Figures have been supplied to indicate the improvements in wage earnings since 1914. Taking labour alone, i.e., all employees except supervisory and clerical staff,, the Railway Board estimate the rise in the average wage in 1928-29 over that in 1913-14 as approximately 124%, after taking into account a rise of 26% in the number of employees on all railways. We recognise the danger of making comparisons of this description, in view of the expansion that has taken place in railways since 1914, the increase in the volume of business handled and the consequential increase in staff and working costs. We have extracted from the annual reports of the Railway Board the following figures, showing the increases since 1914 in route mileage, in traffic expressed in terms of passenger and ton miles, in working expenses and in staff numbers and cost on the twelve Class I railways under examination, namely:—
|Route mileage||30, 533||34, 689||14|
|Passenger miles (in millions)||15, 707||20, 705||32|
|Ton miles (in millions) ..||15, 213||21, 209||39|
|Working Expenses (in lakhs)||Rs. 3, 129||6, 961||122|
|Number of employees (excluding construction and contractor labour) ..||597, 415||751, 808||26|
|Cost of above in lakhs||Rs. 1, 362||3, 726||173|
|Cost after allowing for increase of 26% in|
|number of employees||Rs. 1, 715||3, 726||117|
These figures cover all staff, superior and subordinate, permanent and temporary, employed on open line, excluding construction staff and all contractors' staff.
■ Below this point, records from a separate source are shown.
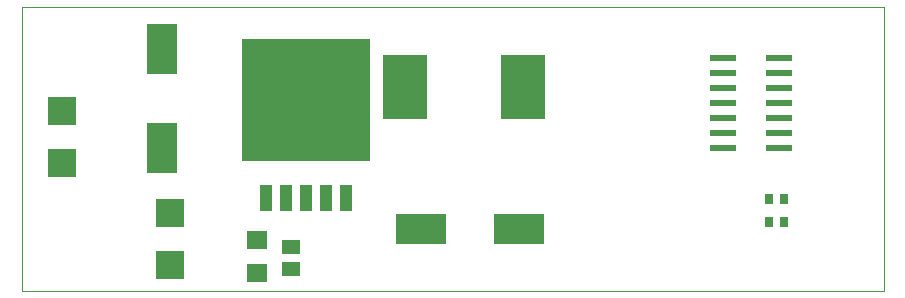
<source format=gtp>
G75*
%MOIN*%
%OFA0B0*%
%FSLAX25Y25*%
%IPPOS*%
%LPD*%
%AMOC8*
5,1,8,0,0,1.08239X$1,22.5*
%
%ADD10C,0.00000*%
%ADD11R,0.09843X0.16929*%
%ADD12R,0.16929X0.09843*%
%ADD13R,0.09449X0.09449*%
%ADD14R,0.42520X0.40984*%
%ADD15R,0.04200X0.08500*%
%ADD16R,0.15157X0.21654*%
%ADD17R,0.07098X0.06299*%
%ADD18R,0.05906X0.05118*%
%ADD19R,0.08600X0.02200*%
%ADD20R,0.02756X0.03543*%
D10*
X0019583Y0001600D02*
X0019583Y0096128D01*
X0306985Y0096128D01*
X0306985Y0001600D01*
X0019583Y0001600D01*
D11*
X0066276Y0049395D03*
X0066276Y0082072D03*
D12*
X0152772Y0022191D03*
X0185450Y0022191D03*
D13*
X0069032Y0027466D03*
X0033127Y0044159D03*
X0033127Y0061482D03*
X0069032Y0010143D03*
D14*
X0114426Y0065222D03*
D15*
X0114426Y0032422D03*
X0121126Y0032422D03*
X0127826Y0032422D03*
X0107726Y0032422D03*
X0101026Y0032422D03*
D16*
X0147556Y0069435D03*
X0186729Y0069435D03*
D17*
X0098048Y0018655D03*
X0098048Y0007458D03*
D18*
X0109268Y0008805D03*
X0109268Y0016285D03*
D19*
X0253551Y0049159D03*
X0253551Y0054159D03*
X0253551Y0059159D03*
X0253551Y0064159D03*
X0253551Y0069159D03*
X0253551Y0074159D03*
X0253551Y0079159D03*
X0272151Y0079159D03*
X0272151Y0074159D03*
X0272151Y0069159D03*
X0272151Y0064159D03*
X0272151Y0059159D03*
X0272151Y0054159D03*
X0272151Y0049159D03*
D20*
X0273717Y0032309D03*
X0268599Y0032309D03*
X0268599Y0024435D03*
X0273717Y0024435D03*
M02*

</source>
The 1928-29 figures, however, include bonus contributions to the Provident Fund and gratuities not debited in 1913-14 and to that extent differ from the pre-war year's figures. Nevertheless the comparison bears out the Railway Board's estimate of the increase in labour costs and gives an indication of the increase in earnings of railway workers since 1914. On the other hand, the index figures of the cost of living published in the Labour Gazette of the Government of Bombay indicate a fall in the percentage increase over July 1914 from the 1920 average of 90% to an average of 48% for 1929 and to 22% at the end of 1930. Although the position of railway workers generally would appear to have improved considerably in recent years, as regards both earning capacity and buying power, the Railway Board recognise that accepted standards are being raised, and what would have been regarded as satisfactory even ten years ago is no longer sufficient. Early in 1929, therefore, they set on foot a systematic examination of the service conditions of lower paid employees, with the result that revised scales of pay for these employees have been sanctioned and put into effect on three of the state-owned and state-managed railways at an estimated annual cost of Rs. 26 lakhs per annum. Revisions of pay have also been sanctioned for two of the company-managed railways, involving additional expenditure of over Rs. 6 lakhs annually, and it is stated that elsewhere similar improvements are under discussion. Moreover, enquiries as to the pay of other subordinate employees on scales higher than those recently revised or under revision have been instituted. We appreciate the difficulties caused by the present depression in trade and realise that the extent and rate of the desired improvements are conditioned by the ability of the railways and of traffic to bear the additional expenditure required. It must be kept in view, however, that of 759, 000 employees on the twelve Class I railways under review on 31st March 1930, 408, 000 or 54% were in receipt of less than Rs. 20 per month. We recommend, therefore, that the claims of low paid workers to improved wage standards should continue to receive careful consideration from the Railway Board and the administrations concerned.